I have now installed 9.2 from a CD on the SATA HDD. I have installed subversion via `pkg_add`. I ran checkout and it's been running for 20+ minutes and no errors at all.

Any ideas what could be wrong?

Edit: It's been running for around 40 minutes now and still no errors. It's a very different experience compared to checking out on FreeBSD 10 that's for sure.

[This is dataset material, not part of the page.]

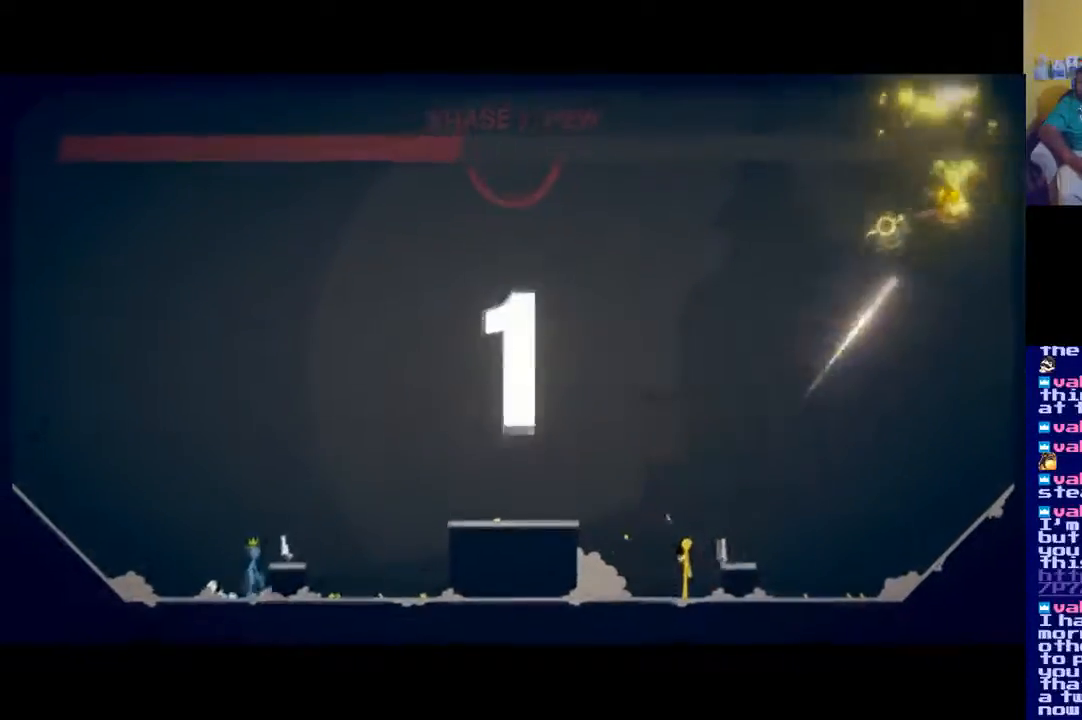
{"buttons": [], "left_stick": "center", "right_stick": "up-right", "events": [[17, "X", "up"], [250, "X", "down"], [351, "X", "up"]]}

Edit: Completed `svn` checkout on 9.2. Something is definitely wrong with 10 IMHO. My Intel board can't boot from it (without additional hacks it seems).


----------



## wblock@ (May 4, 2014)

Works here, but I always build from ports.  `svnlite` is built-in, and if it produces the same errors, I'd say it's a hardware problem.  Otherwise, maybe a problem with the package, or one of the dependencies.


----------



## mrjayviper (May 4, 2014)

wblock@ said:
			
		

> Works here, but I always build from ports.  `svnlite` is built-in, and if it produces the same errors, I'd say it's a hardware problem.  Otherwise, maybe a problem with the package, or one of the dependencies.



I'll try with svnlite on the IDE HDD or on another SATA HDD I have here. FreeBSD9.2 is working nicely on the SATA HDD so I don't want to touch that anymore.

I doubt it's a hardware problem too. I tried FreeBSD 10 on the same SATA HDD and I got `subversion` problems whereas I didn't get any on 9.2.

ps. Does `svnlite` uses the same commands as the normal subversion? thanks again


----------



## wblock@ (May 4, 2014)

`svnlite` is just a pared-down copy of Subversion built into the base system.  It's the same program, so the commands are the same.  Because it does not have dependencies on packages or ports, it should eliminate that as a possible problem.


----------



## tingo (May 4, 2014)

Hey, thanks for the hint about svnlite - I didn't know that it was built in. Nice!


----------



## mrjayviper (May 4, 2014)

I just installed FreeBSD 10 on the IDE HDD and I'm running svnlite right now. My initial thoughts are my previous problems are gone. I would've seen an error by now using `subversion`.

Thanks wblock 

update: more than 2 hours into the checkout and still no errors!!!


----------